Your best bet for an aliasing-safe unaligned 4-byte load is probably this portable implementation:

__m128i movd_load(void *p)
{
    int tmp;                       // int32_t on implementations that support intrinsics
    memcpy(&tmp, p, sizeof(tmp));  // unaligned aliasing-safe load
    return _mm_cvtsi32_si128(tmp);
}

This compiles nicely on GCC/clang/MSVC (Godbolt showing all). Both old and new versions of GCC and clang: Tested GCC4.7 and GCC12, just the expected movd xmm0, [rdi] / ret.

But it compiles stupidly on ICC, loading into EAX and then either store/reload or movd xmm0, eax, instead of a memory source operand for movd.
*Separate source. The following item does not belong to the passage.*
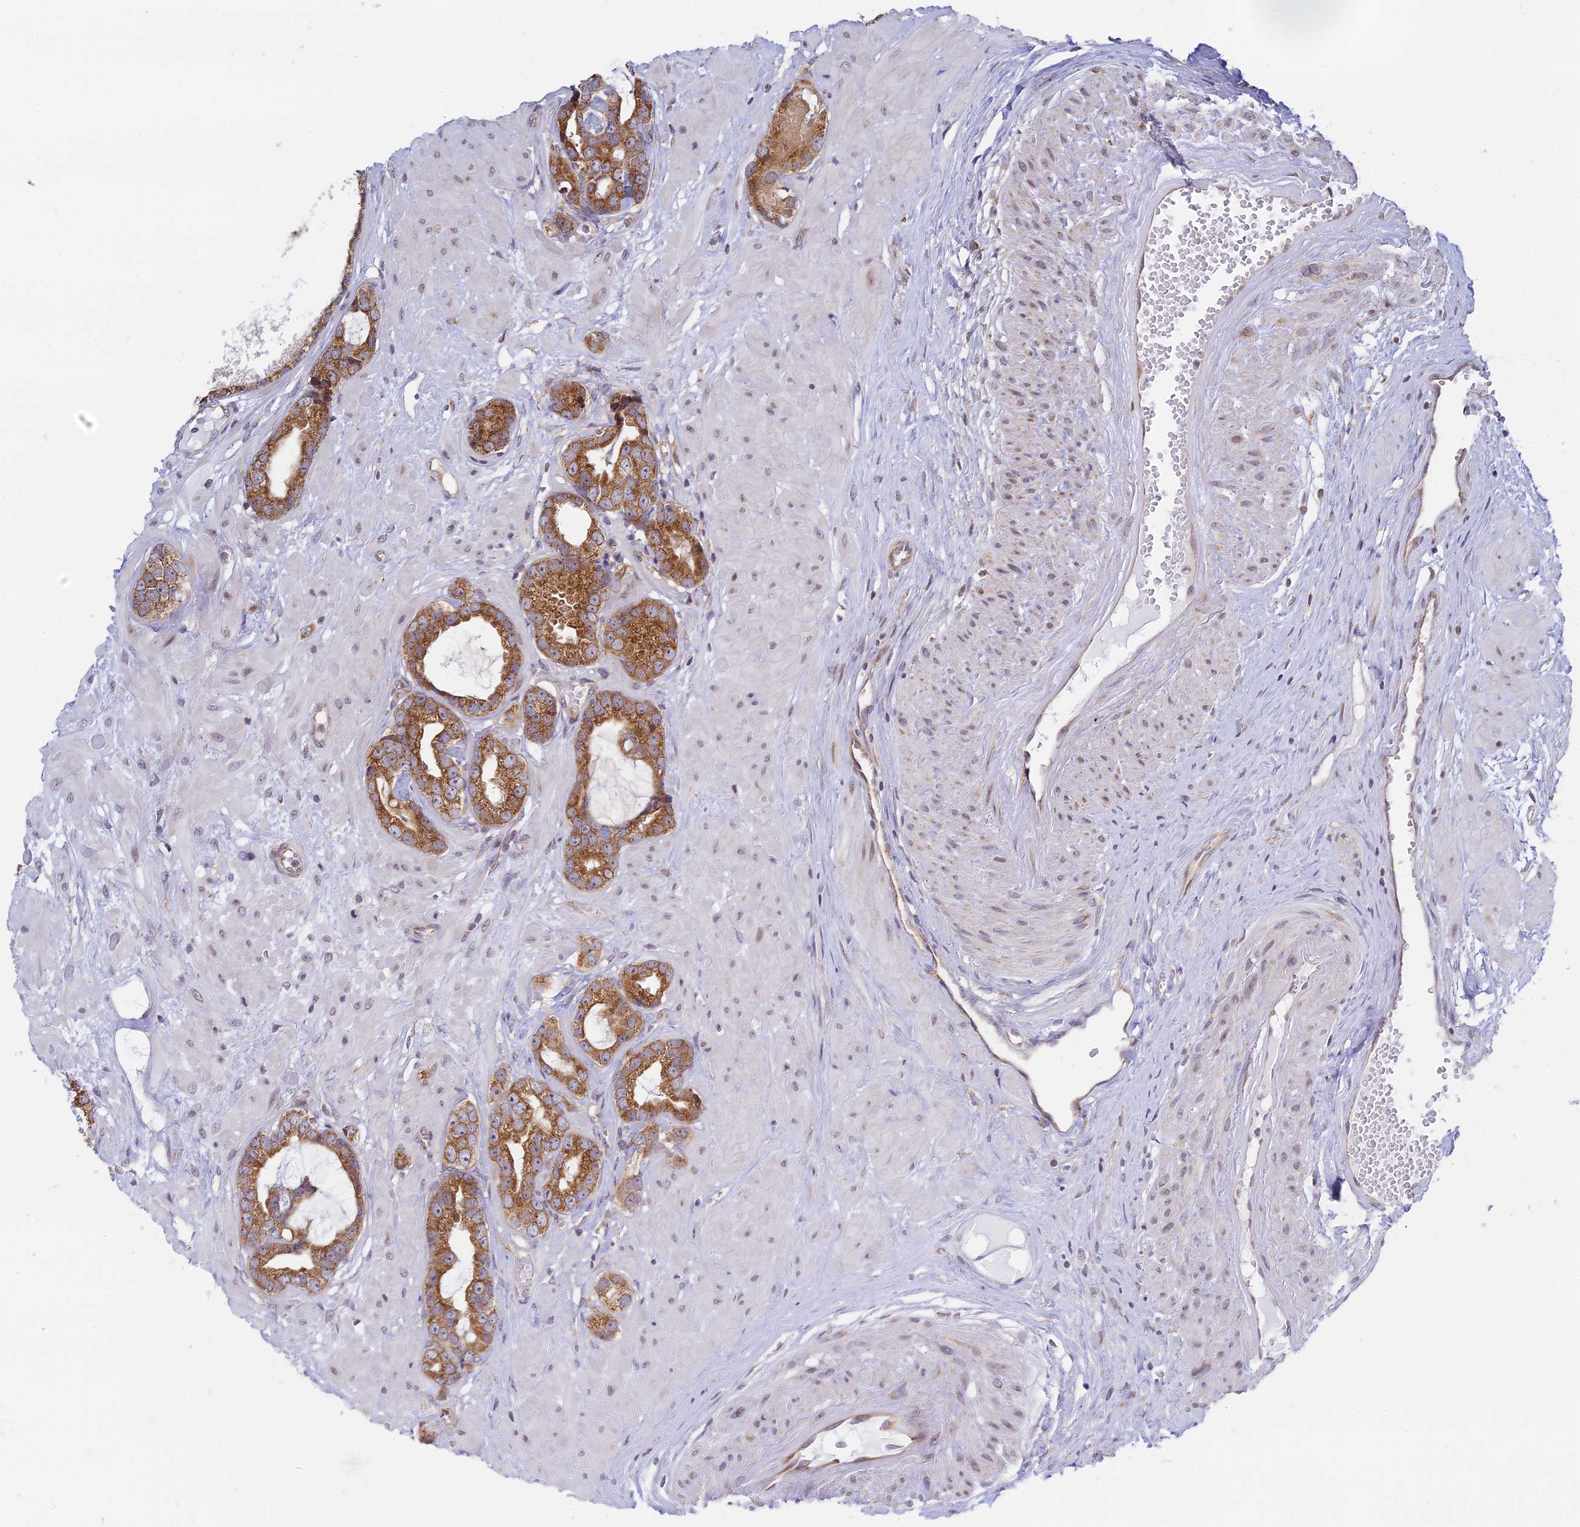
{"staining": {"intensity": "strong", "quantity": ">75%", "location": "cytoplasmic/membranous"}, "tissue": "prostate cancer", "cell_type": "Tumor cells", "image_type": "cancer", "snomed": [{"axis": "morphology", "description": "Adenocarcinoma, Low grade"}, {"axis": "topography", "description": "Prostate"}], "caption": "Prostate cancer (low-grade adenocarcinoma) was stained to show a protein in brown. There is high levels of strong cytoplasmic/membranous positivity in about >75% of tumor cells. The staining is performed using DAB (3,3'-diaminobenzidine) brown chromogen to label protein expression. The nuclei are counter-stained blue using hematoxylin.", "gene": "HOOK2", "patient": {"sex": "male", "age": 64}}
This is also useful as a building-block for pmovzx / pmovsx loads (one of the significant use-cases for narrow loads into __m128i, especially unaligned and aliasing-safe loads), such as

#if defined(__SSE4_1__) || defined (_MSC_VER)
__m128i pmovzxbd_load(void *p)
{
    __m128i v = movd_load(p);
    return _mm_cvtepu8_epi32(v);  // folds the load with GCC9 or later
    // but not ICC or MSVC, or earlier GCC: they all movd into an XMM reg and pmovzxbd xmm0,xmm0
    // clang gets this right, with a mem src pmovzxbd
}
#endif
# GCC8.5 -O2 -march=skylake -mno-avx
# and MSVC19.14.  ICC 2021 is even worse, going through EAX
pmovzxbd_load:
        movd    xmm0, DWORD PTR [rdi]
        pmovzxbd        xmm0, xmm0
        ret
# GCC9.5 -O2 -march=skylake -mno-avx
# and clang
pmovzxbd_load:
        pmovzxbd        xmm0, DWORD PTR [rdi]
        ret
  • Related